Text-based design files:

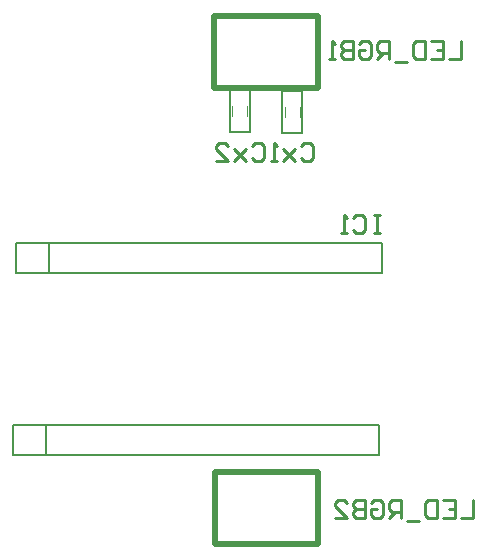
<source format=gbo>
G04 Layer_Color=32896*
%FSLAX24Y24*%
%MOIN*%
G70*
G01*
G75*
%ADD26C,0.0040*%
%ADD27C,0.0050*%
%ADD29C,0.0100*%
%ADD41C,0.0079*%
%ADD42C,0.0200*%
D26*
X9290Y15900D02*
Y16240D01*
X8790Y15900D02*
Y16240D01*
X11040Y15880D02*
Y16220D01*
X10540Y15880D02*
Y16220D01*
D27*
X8700Y15370D02*
Y16770D01*
X9370D01*
Y15370D02*
Y16770D01*
X8700Y15370D02*
X9370D01*
X10450Y15350D02*
Y16750D01*
X11120D01*
Y15350D02*
Y16750D01*
X10450Y15350D02*
X11120D01*
D29*
X13710Y12620D02*
X13510D01*
X13610D01*
Y12020D01*
X13710D01*
X13510D01*
X12810Y12520D02*
X12910Y12620D01*
X13110D01*
X13210Y12520D01*
Y12120D01*
X13110Y12020D01*
X12910D01*
X12810Y12120D01*
X12610Y12020D02*
X12410D01*
X12510D01*
Y12620D01*
X12610Y12520D01*
X9450Y14910D02*
X9550Y15010D01*
X9750D01*
X9850Y14910D01*
Y14510D01*
X9750Y14410D01*
X9550D01*
X9450Y14510D01*
X9250Y14810D02*
X8850Y14410D01*
X9050Y14610D01*
X8850Y14810D01*
X9250Y14410D01*
X8251D02*
X8650D01*
X8251Y14810D01*
Y14910D01*
X8350Y15010D01*
X8550D01*
X8650Y14910D01*
X11070D02*
X11170Y15010D01*
X11370D01*
X11470Y14910D01*
Y14510D01*
X11370Y14410D01*
X11170D01*
X11070Y14510D01*
X10870Y14810D02*
X10470Y14410D01*
X10670Y14610D01*
X10470Y14810D01*
X10870Y14410D01*
X10270D02*
X10070D01*
X10170D01*
Y15010D01*
X10270Y14910D01*
X16410Y18430D02*
Y17830D01*
X16010D01*
X15410Y18430D02*
X15810D01*
Y17830D01*
X15410D01*
X15810Y18130D02*
X15610D01*
X15210Y18430D02*
Y17830D01*
X14910D01*
X14811Y17930D01*
Y18330D01*
X14910Y18430D01*
X15210D01*
X14611Y17730D02*
X14211D01*
X14011Y17830D02*
Y18430D01*
X13711D01*
X13611Y18330D01*
Y18130D01*
X13711Y18030D01*
X14011D01*
X13811D02*
X13611Y17830D01*
X13011Y18330D02*
X13111Y18430D01*
X13311D01*
X13411Y18330D01*
Y17930D01*
X13311Y17830D01*
X13111D01*
X13011Y17930D01*
Y18130D01*
X13211D01*
X12811Y18430D02*
Y17830D01*
X12511D01*
X12411Y17930D01*
Y18030D01*
X12511Y18130D01*
X12811D01*
X12511D01*
X12411Y18230D01*
Y18330D01*
X12511Y18430D01*
X12811D01*
X12211Y17830D02*
X12011D01*
X12111D01*
Y18430D01*
X12211Y18330D01*
X16810Y3100D02*
Y2500D01*
X16410D01*
X15810Y3100D02*
X16210D01*
Y2500D01*
X15810D01*
X16210Y2800D02*
X16010D01*
X15610Y3100D02*
Y2500D01*
X15310D01*
X15211Y2600D01*
Y3000D01*
X15310Y3100D01*
X15610D01*
X15011Y2400D02*
X14611D01*
X14411Y2500D02*
Y3100D01*
X14111D01*
X14011Y3000D01*
Y2800D01*
X14111Y2700D01*
X14411D01*
X14211D02*
X14011Y2500D01*
X13411Y3000D02*
X13511Y3100D01*
X13711D01*
X13811Y3000D01*
Y2600D01*
X13711Y2500D01*
X13511D01*
X13411Y2600D01*
Y2800D01*
X13611D01*
X13211Y3100D02*
Y2500D01*
X12911D01*
X12811Y2600D01*
Y2700D01*
X12911Y2800D01*
X13211D01*
X12911D01*
X12811Y2900D01*
Y3000D01*
X12911Y3100D01*
X13211D01*
X12211Y2500D02*
X12611D01*
X12211Y2900D01*
Y3000D01*
X12311Y3100D01*
X12511D01*
X12611Y3000D01*
D41*
X13669Y4630D02*
Y5630D01*
X1472D02*
X13669D01*
X1472Y4630D02*
Y5630D01*
Y4630D02*
X2320D01*
X13669D01*
X2570D02*
Y5630D01*
X13769Y10680D02*
Y11680D01*
X1572D02*
X13769D01*
X1572Y10680D02*
Y11680D01*
Y10680D02*
X2420D01*
X13769D01*
X2670D02*
Y11680D01*
D42*
X11650Y1659D02*
Y4059D01*
X8200D02*
X11650D01*
X8200Y1659D02*
X11650D01*
X8200D02*
Y4059D01*
X8190Y16840D02*
Y19240D01*
Y16840D02*
X11640D01*
X8190Y19240D02*
X11640D01*
Y16840D02*
Y19240D01*
M02*

</source>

# GOAL OF THE EXERCISE
Stop after the line containing "X15011Y2400D02*": copy the records exactly from the first line up to there, leaving pictures out.

# FINAL ANSWER
<source format=gbo>
G04 Layer_Color=32896*
%FSLAX24Y24*%
%MOIN*%
G70*
G01*
G75*
%ADD26C,0.0040*%
%ADD27C,0.0050*%
%ADD29C,0.0100*%
%ADD41C,0.0079*%
%ADD42C,0.0200*%
D26*
X9290Y15900D02*
Y16240D01*
X8790Y15900D02*
Y16240D01*
X11040Y15880D02*
Y16220D01*
X10540Y15880D02*
Y16220D01*
D27*
X8700Y15370D02*
Y16770D01*
X9370D01*
Y15370D02*
Y16770D01*
X8700Y15370D02*
X9370D01*
X10450Y15350D02*
Y16750D01*
X11120D01*
Y15350D02*
Y16750D01*
X10450Y15350D02*
X11120D01*
D29*
X13710Y12620D02*
X13510D01*
X13610D01*
Y12020D01*
X13710D01*
X13510D01*
X12810Y12520D02*
X12910Y12620D01*
X13110D01*
X13210Y12520D01*
Y12120D01*
X13110Y12020D01*
X12910D01*
X12810Y12120D01*
X12610Y12020D02*
X12410D01*
X12510D01*
Y12620D01*
X12610Y12520D01*
X9450Y14910D02*
X9550Y15010D01*
X9750D01*
X9850Y14910D01*
Y14510D01*
X9750Y14410D01*
X9550D01*
X9450Y14510D01*
X9250Y14810D02*
X8850Y14410D01*
X9050Y14610D01*
X8850Y14810D01*
X9250Y14410D01*
X8251D02*
X8650D01*
X8251Y14810D01*
Y14910D01*
X8350Y15010D01*
X8550D01*
X8650Y14910D01*
X11070D02*
X11170Y15010D01*
X11370D01*
X11470Y14910D01*
Y14510D01*
X11370Y14410D01*
X11170D01*
X11070Y14510D01*
X10870Y14810D02*
X10470Y14410D01*
X10670Y14610D01*
X10470Y14810D01*
X10870Y14410D01*
X10270D02*
X10070D01*
X10170D01*
Y15010D01*
X10270Y14910D01*
X16410Y18430D02*
Y17830D01*
X16010D01*
X15410Y18430D02*
X15810D01*
Y17830D01*
X15410D01*
X15810Y18130D02*
X15610D01*
X15210Y18430D02*
Y17830D01*
X14910D01*
X14811Y17930D01*
Y18330D01*
X14910Y18430D01*
X15210D01*
X14611Y17730D02*
X14211D01*
X14011Y17830D02*
Y18430D01*
X13711D01*
X13611Y18330D01*
Y18130D01*
X13711Y18030D01*
X14011D01*
X13811D02*
X13611Y17830D01*
X13011Y18330D02*
X13111Y18430D01*
X13311D01*
X13411Y18330D01*
Y17930D01*
X13311Y17830D01*
X13111D01*
X13011Y17930D01*
Y18130D01*
X13211D01*
X12811Y18430D02*
Y17830D01*
X12511D01*
X12411Y17930D01*
Y18030D01*
X12511Y18130D01*
X12811D01*
X12511D01*
X12411Y18230D01*
Y18330D01*
X12511Y18430D01*
X12811D01*
X12211Y17830D02*
X12011D01*
X12111D01*
Y18430D01*
X12211Y18330D01*
X16810Y3100D02*
Y2500D01*
X16410D01*
X15810Y3100D02*
X16210D01*
Y2500D01*
X15810D01*
X16210Y2800D02*
X16010D01*
X15610Y3100D02*
Y2500D01*
X15310D01*
X15211Y2600D01*
Y3000D01*
X15310Y3100D01*
X15610D01*
X15011Y2400D02*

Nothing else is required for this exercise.